Sanders, who led the effort to get sick leave passed, slammed railroad companies for not giving their workers these days despite bringing in massive profits. Unions asked for 15 sick days but the railroads settled on one personal day.
"At a time of record-breaking profits for the rail industry, it is disgraceful that railroad workers do not have a single day of paid sick leave," he said in a statement after Thursday's vote.
Rail companies celebrated the legislation's passage, with Association of American Railroads President and CEO Ian Jefferies saying the Senate "acted with leadership and urgency with today's vote to avert an economically devastating rail work stoppage."
A strike would've cost $2 billion a day in lost economic output, according to the Association of American Railroads. Such a loss would've likely forced Americans to pay more out of pocket for goods, experts previously told ABC News.
Transportation Secretary Pete Buttigieg also praised the "swift bipartisan action in Congress to prevent a devastating rail shutdown.
"This deal will see well-deserved and long-overdue pay increases for rail workers," Buttigieg said. "Meanwhile, we will continue to push for paid leave for all American workers."
Biden was the one to ask Congress to step in to avoid the strike. He said he was hesitant to override workers but that larger economic concerns required the deal to be adopted.
"I know this was a tough vote for members of both parties," Biden said on Friday. "It was a tough for me. But it was the right thing to do at the moment to save jobs, to protect millions of working families from harm and disruption, and to keep supply chains stable around the holidays and to continue the progress we've made and to continue to see on the economy. "
But workers weren't pleased with the congressional action, with some accusing Biden of going against his pro-union statements.
The Brotherhood of Maintenance of Way Employees Division, after Biden's call for Congress to act, said the president was ignoring workers' concerns.

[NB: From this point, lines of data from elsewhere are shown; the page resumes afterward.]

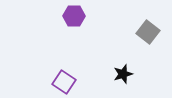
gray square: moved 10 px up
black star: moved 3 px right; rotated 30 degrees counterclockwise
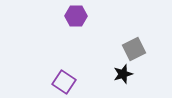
purple hexagon: moved 2 px right
gray square: moved 14 px left, 17 px down; rotated 25 degrees clockwise
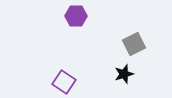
gray square: moved 5 px up
black star: moved 1 px right
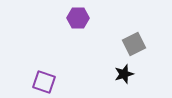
purple hexagon: moved 2 px right, 2 px down
purple square: moved 20 px left; rotated 15 degrees counterclockwise
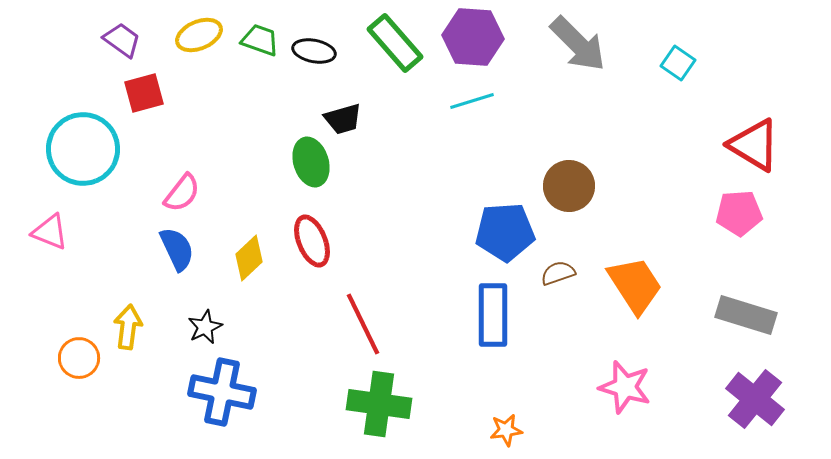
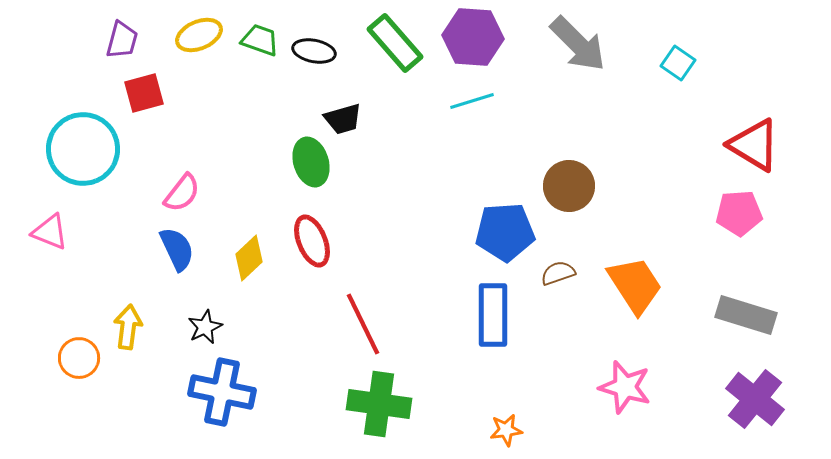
purple trapezoid: rotated 69 degrees clockwise
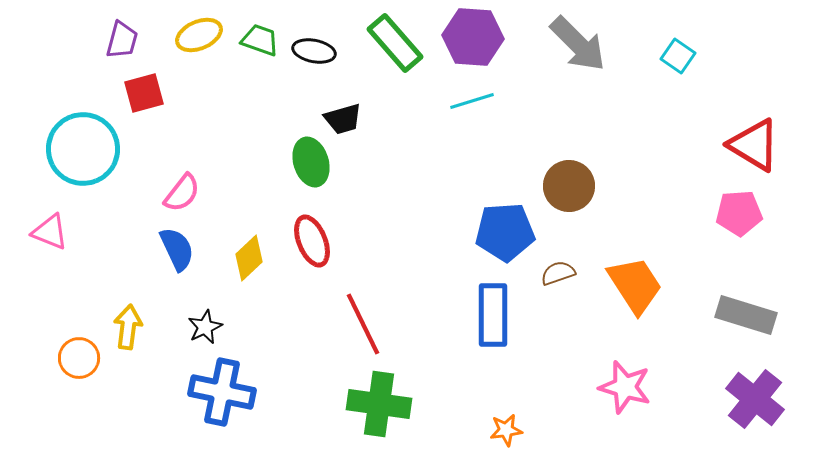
cyan square: moved 7 px up
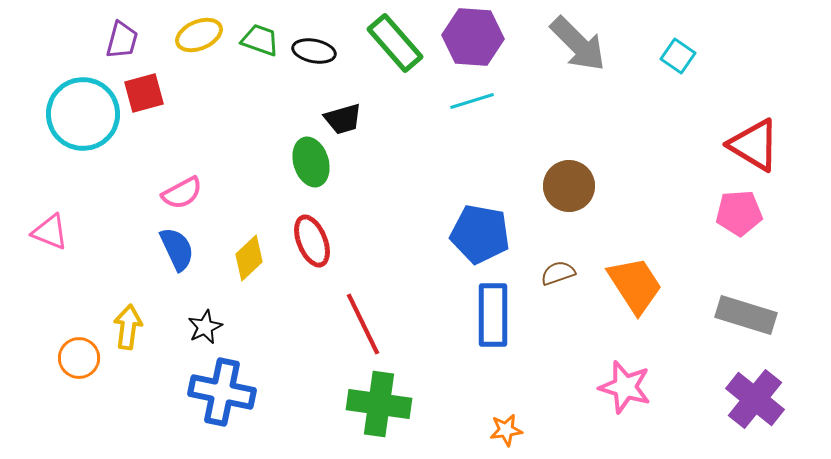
cyan circle: moved 35 px up
pink semicircle: rotated 24 degrees clockwise
blue pentagon: moved 25 px left, 2 px down; rotated 14 degrees clockwise
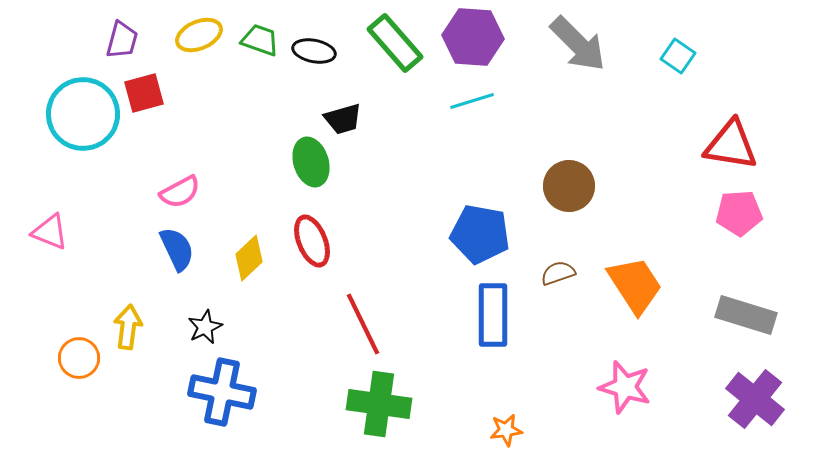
red triangle: moved 23 px left; rotated 22 degrees counterclockwise
pink semicircle: moved 2 px left, 1 px up
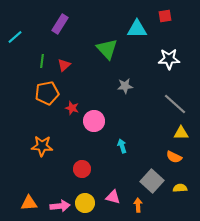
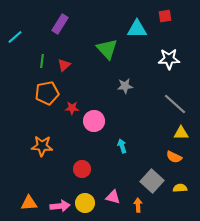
red star: rotated 16 degrees counterclockwise
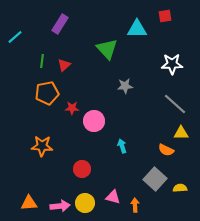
white star: moved 3 px right, 5 px down
orange semicircle: moved 8 px left, 7 px up
gray square: moved 3 px right, 2 px up
orange arrow: moved 3 px left
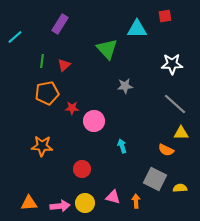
gray square: rotated 15 degrees counterclockwise
orange arrow: moved 1 px right, 4 px up
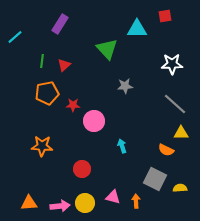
red star: moved 1 px right, 3 px up
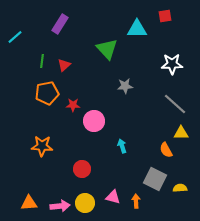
orange semicircle: rotated 35 degrees clockwise
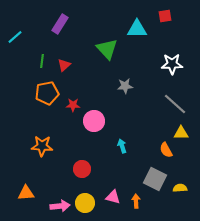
orange triangle: moved 3 px left, 10 px up
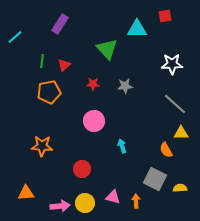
orange pentagon: moved 2 px right, 1 px up
red star: moved 20 px right, 21 px up
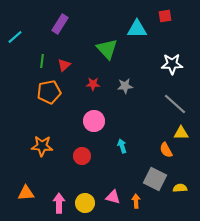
red circle: moved 13 px up
pink arrow: moved 1 px left, 3 px up; rotated 84 degrees counterclockwise
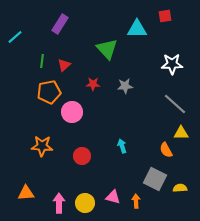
pink circle: moved 22 px left, 9 px up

SMART-TD, the second-largest rail union representing about 28,000 conductors, said in a statement after the Senate vote that it was "extremely disappointing" that so many voted against sick leave.
"The ask for sick leave was not out of preference, but rather out of necessity. No American worker should ever have to face the decision of going to work sick, fatigued or mentally unwell versus getting disciplined or being fired by their employer, yet that is exactly what is happening every single day on this nation's largest freight railroads," the union said.